Axelle, alias sœur Claire, qui entre temps a quitté Paris, connaît alors de gros soucis de santé. Elle doit subir une opération chirurgicale dans un hôpital de la capitale. Lorsqu’elle nous dit : « Deux de mes sœurs seront là à mon réveil », un cri fuse du cœur maternel « Mais enfin je serai là ! » La réplique ne tarde pas : « Ce sont mes sœurs, j’ai besoin d’elles. » Là encore, nous avons pu mesurer la pédagogie du Seigneur. Au jour dit, nous étions réunis à son chevet dans une grande paix et une confiance totale, c’était évident, toutes nous étions à notre place ; deux familles qui doucement apprennent à se connaître, à s’apprécier, à s’entraider.

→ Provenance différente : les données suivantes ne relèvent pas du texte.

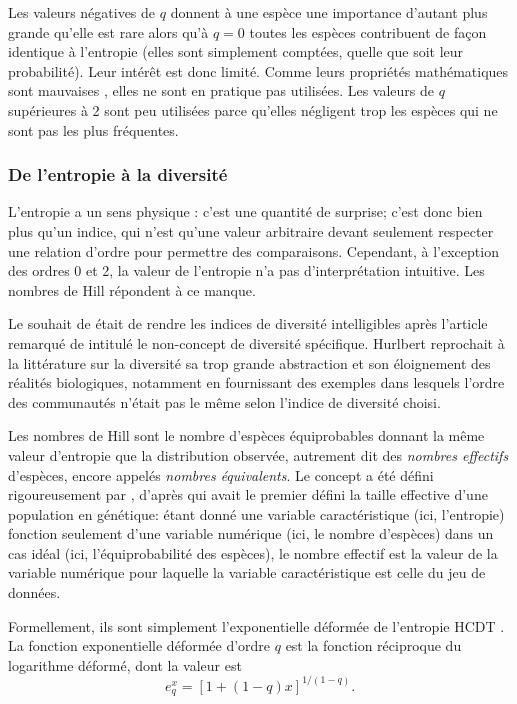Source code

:\documentclass[fleqn,10pt]{ArtEcoFoG} %
\begin{document}
Les valeurs négatives de \(q\) donnent à une espèce une importance
d'autant plus grande qu'elle est rare alors qu'à \(q=0\) toutes les
espèces contribuent de façon identique à l'entropie (elles sont
simplement comptées, quelle que soit leur probabilité). Leur intérêt est
donc limité. Comme leurs propriétés mathématiques sont mauvaises
\citep{Marcon2014a}, elles ne sont en pratique pas utilisées. Les
valeurs de \(q\) supérieures à 2 sont peu utilisées parce qu'elles
négligent trop les espèces qui ne sont pas les plus fréquentes.

\subsubsection{De l'entropie à la
diversité}\label{de-lentropie-a-la-diversite}

L'entropie a un sens physique : c'est une quantité de surprise; c'est
donc bien plus qu'un indice, qui n'est qu'une valeur arbitraire devant
seulement respecter une relation d'ordre pour permettre des
comparaisons. Cependant, à l'exception des ordres 0 et 2, la valeur de
l'entropie n'a pas d'interprétation intuitive. Les nombres de Hill
répondent à ce manque.

Le souhait de \citet{Hill1973} était de rendre les indices de diversité
intelligibles après l'article remarqué de \citet{Hurlbert1971} intitulé
\og le non-concept de diversité spécifique\fg{}. Hurlbert reprochait à
la littérature sur la diversité sa trop grande abstraction et son
éloignement des réalités biologiques, notamment en fournissant des
exemples dans lesquels l'ordre des communautés n'était pas le même selon
l'indice de diversité choisi.

Les nombres de Hill sont le nombre d'espèces équiprobables donnant la
même valeur d'entropie que la distribution observée, autrement dit des
\emph{nombres effectifs} d'espèces, encore appelés \emph{nombres
équivalents}. Le concept a été défini rigoureusement par
\citet{Gregorius1991}, d'après \citet{Wright1931} qui avait le premier
défini la taille effective d'une population en génétique: étant donné
une variable caractéristique (ici, l'entropie) fonction seulement d'une
variable numérique (ici, le nombre d'espèces) dans un cas idéal (ici,
l'équiprobabilité des espèces), le nombre effectif est la valeur de la
variable numérique pour laquelle la variable caractéristique est celle
du jeu de données.

Formellement, ils sont simplement l'exponentielle déformée de l'entropie
HCDT \citep{Marcon2014a}. La fonction exponentielle déformée d'ordre
\(q\) est la fonction réciproque du logarithme déformé, dont la valeur
est \[e^x_q = [1 + (1-q)x]^{1/(1-q)}.\]
\end{document}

1er février 2005, sœur Claire prononce des vœux pour trois ans : « Seigneur, je veux renoncer à moi-même pour ne m’attacher qu’à toi, l’unique trésor et la seule espérance de ma vie sur cette terre. » Et la prieure de promettre, elle aussi, de faire confiance à l’action de l’Esprit Saint en elle et de l’aider à y répondre.

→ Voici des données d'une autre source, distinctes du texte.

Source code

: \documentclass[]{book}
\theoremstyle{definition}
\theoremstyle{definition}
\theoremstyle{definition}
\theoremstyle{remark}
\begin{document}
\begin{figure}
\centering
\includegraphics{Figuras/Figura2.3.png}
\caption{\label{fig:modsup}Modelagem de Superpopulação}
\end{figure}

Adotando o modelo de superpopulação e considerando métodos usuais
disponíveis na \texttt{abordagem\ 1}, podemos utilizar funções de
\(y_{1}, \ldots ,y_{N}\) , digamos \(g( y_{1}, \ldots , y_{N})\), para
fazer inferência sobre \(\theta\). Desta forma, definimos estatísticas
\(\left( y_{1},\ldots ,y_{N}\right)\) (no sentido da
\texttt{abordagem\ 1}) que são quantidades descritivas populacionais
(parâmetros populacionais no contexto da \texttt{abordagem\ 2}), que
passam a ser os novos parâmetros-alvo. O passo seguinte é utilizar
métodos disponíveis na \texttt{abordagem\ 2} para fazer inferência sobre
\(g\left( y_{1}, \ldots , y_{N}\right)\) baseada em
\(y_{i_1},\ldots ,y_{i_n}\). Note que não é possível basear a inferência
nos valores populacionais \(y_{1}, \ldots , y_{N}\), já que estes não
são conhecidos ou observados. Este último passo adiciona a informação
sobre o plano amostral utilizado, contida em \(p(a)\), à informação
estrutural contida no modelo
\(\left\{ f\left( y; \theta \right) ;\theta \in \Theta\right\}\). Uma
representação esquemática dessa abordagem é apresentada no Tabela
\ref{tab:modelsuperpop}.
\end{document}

Nous sommes dans la paix et la joie. Notre fille nous semble à sa place. Nous croyons profondément qu’elle a trouvé sa voie. Le cardinal Barbarin conclut la célébration en remerciant les parents, en souhaitant que le sentiment d’appauvrissement qu’ils éprouvent soit source de Béatitudes. Nous n’avons pas perdu notre fille et nous commençons à mesurer combien nous tenons à cette nouvelle famille, combien nous en recevons. Toutes ces sœurs, tous ces frères qui entourent sœur Claire deviennent peu à peu membres à part entière de notre famille.
Un dimanche de janvier, pendant l’Eucharistie, une action de grâce jaillit. De « J’accepte, ô mon Dieu, la vocation de ma fille », nous avions cheminé jusqu’au « Merci Seigneur ».
En aucun cas, nous n’avons donné notre fille (elle ne nous appartenait pas), nous l’avons seulement accompagnée. Pour autant, les paroles de l’archevêque de Lyon nous ont touchés : nous avons bien ressenti une perte. Mais nous pouvons témoigner qu’aujourd’hui nous sommes bienheureux de ce chemin qu’emprunte notre fille et de celui qu’elle nous fait parcourir, non pas avec elle, mais en communion avec elle.
Sœur Claire ne vient plus à la maison, mais nous sommes en famille dans sa communauté. Loin d’une rupture, il s’agit d’un lien différent, qui se renforce. Et l’accueil, la joie, la beauté, l’amitié qui nous sont offerts sont sources de grâces pour lesquelles, aujourd’hui, nous pouvons dire « Merci ».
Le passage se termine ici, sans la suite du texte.